→ **SELECTED EXCERPT**

▼

The Home Educated Youth Council (HEYC) met in August with Penny Jones, the Deputy Director of the DCSF. The meeting was supposed to be about the government listening to the Home Educated teens to get their view points on the Badman report. The full transcript can be found here: HEYC-DCSF Transcript.
Penny Jones seemed to me to be very condescending to the teens, and I believe the teens held their own ground-and proved to be a very well-prepared group of articulate, intelligent teens. Teens ready to defend their way of life.
The government has been saying all along they want to hear from the children, that the children should have a voice in this.
This is how the government official responded:
JONATHAN PRIOR: I want to read you a section of annex C: “The review will look in particular at if and how far home educated children have access to the five Every Child Matters outcomes.”
PENNY JONES: Ahh, I see, okay.
GARETT ROSS: I don’t want them.
PENNY JONES: Well, want or not, I am a government official, and these five outcomes are government policy. [loud crosstalk from all sides]
Yes–The Deputy Director of the DCSF has said, ‘want or not’ the governments ‘policy’ will be forced upon the UK population. The key word here is ‘POLICY’. The Every Child Matters program is a government policy, not the LAW! Is the DCSF a law unto its own?
Here is the rest of that section. I have to commend the teens—I think they did a wonderful job! The main point: this is a policy to police the effectiveness of an educational system, and it does not belong in a family setting.
GARETT ROSS: Yes, and they can’t be applied to families, they aren’t for families to pay attention to, they’re for government organisations like the LAs, and the–
PENNY JONES: Exactly, because the tactic, if you think about it, all taxpayers, I’m a taxpayer (come back to you in a moment [to a raised hand]) [inaudible] we have a system which, an education system which most children attend, most taxpayers are contributing to, and [inaudible] and I think the vast majority of people in this country think you do need some kind of benchmarks as to whether your education system is performing adequately, you need some sort of targets.
JONATHAN PRIOR: The problem is, is that we’re not an education system.
PENNY JONES: [What I was trying to say was] home education… it clearly has to relate in a different way to the Every Child Matters outcomes…
JONATHAN PRIOR: Should it?
PENNY JONES: …because it’s no good talking about ‘Enjoy and Achieve’ in terms of school if a child’s home educated.
JASPER GOLD: Which is exactly why we’re against the report…
GARETT ROSS: This report implies forcing those on us.
PENNY JONES: I don’t–I don’t think they are things that can be forced upon anyone, they are at a fairly high level of generallity.
GARETT ROSS: Yes. But the Report tries to do it. I agree with you. But, there are things that can’t be forced on people.

▲

→ **LIST OF TASKS**
- 1) In the records, can you quote the lines word for word, starting at the line that has "Click on each" and stopping after the line that has "crop: (255, 255)"?
- 2) Can you continue the post about the home-educated teens' meeting with the DCSF deputy director from the point where it stops?
The post about the home-educated teens' meeting has no connection to the records that come next.

→ **MATERIAL FOR THIS EXERCISE**
▼

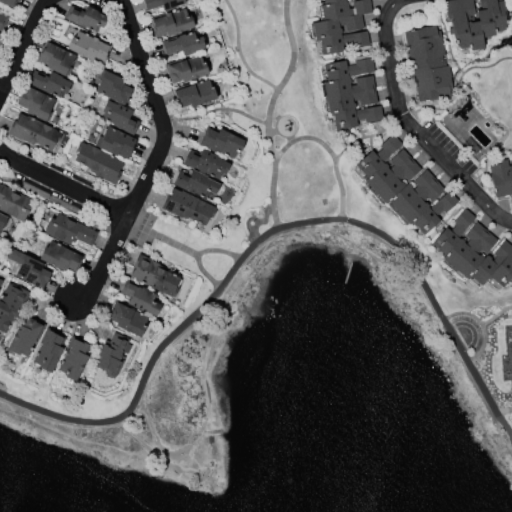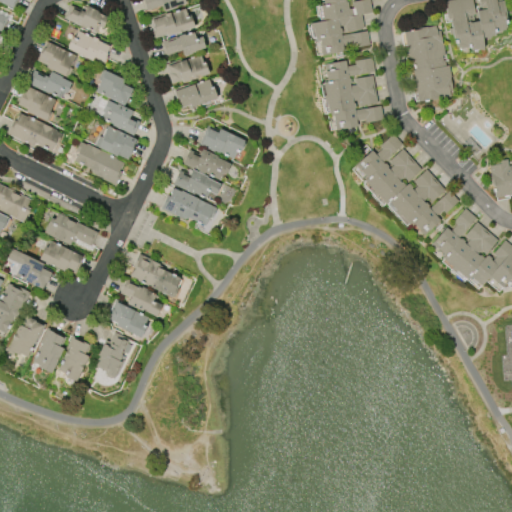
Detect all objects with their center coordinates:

▲
▼

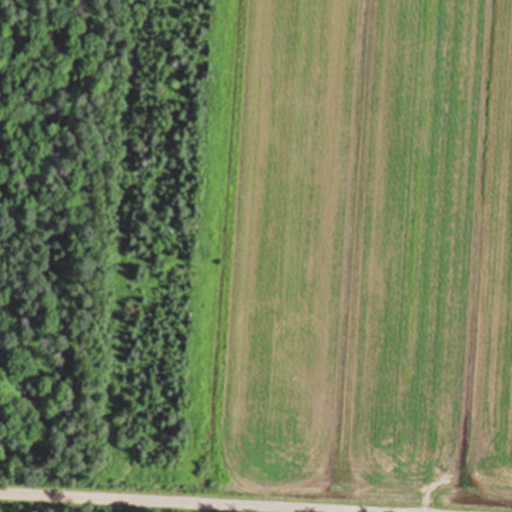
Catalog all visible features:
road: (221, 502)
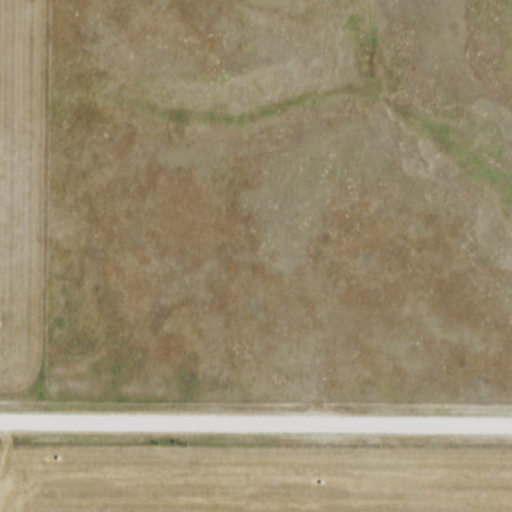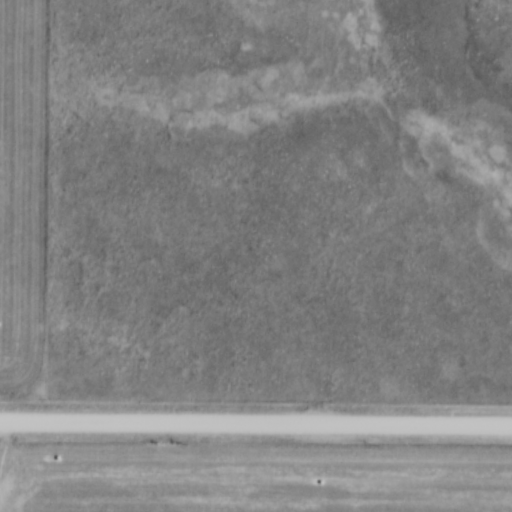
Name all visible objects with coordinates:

▲
▼

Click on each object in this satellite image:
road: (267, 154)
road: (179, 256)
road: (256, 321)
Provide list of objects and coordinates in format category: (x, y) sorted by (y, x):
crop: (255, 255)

▲

→ **ANSWER LIST**
- 1)
Click on each object in this satellite image:
road: (267, 154)
road: (179, 256)
road: (256, 321)
Provide list of objects and coordinates in format category: (x, y) sorted by (y, x):
crop: (255, 255)

- 2)
So you shouldn’t try.
JASPER GOLD: In a way, we will enjoy and achieve [inaudible] long term [inaudible]
JONATHAN PRIOR: Let me read you a section from the terms of reference…
PENNY JONES: Chloe, Chloe, I meant to say that there are people coming into this room at twelve o’clock, so we really need to cut it short…
CHLOE WATSON: I’m sure they’ll be happy to wait a minute [not seeing anybody waiting to use the room]
PENNY JONES: Well, not terribly long, because they’ll be arriving in a bit with stacks of paper… so if there are any, you know, different points people haven’t made.
CHLOE WATSON: Yes, there are. I want to point out that I have spoken to a couple of barristers, and they have told me that Every Child Matters is not enshrined in law, and therefore, it is not applicable, because it is not a law that every child has to achieve these things, and therefore they can’t be applied as if they were law, as they are in these cases. It’s been treated as if it’s something legal, when actually it’s an idea, which doesn’t really have any force in its own right.
JASPER GOLD: [inaudible]
CHLOE WATSON: That is what I’ve been told by more than one barrister.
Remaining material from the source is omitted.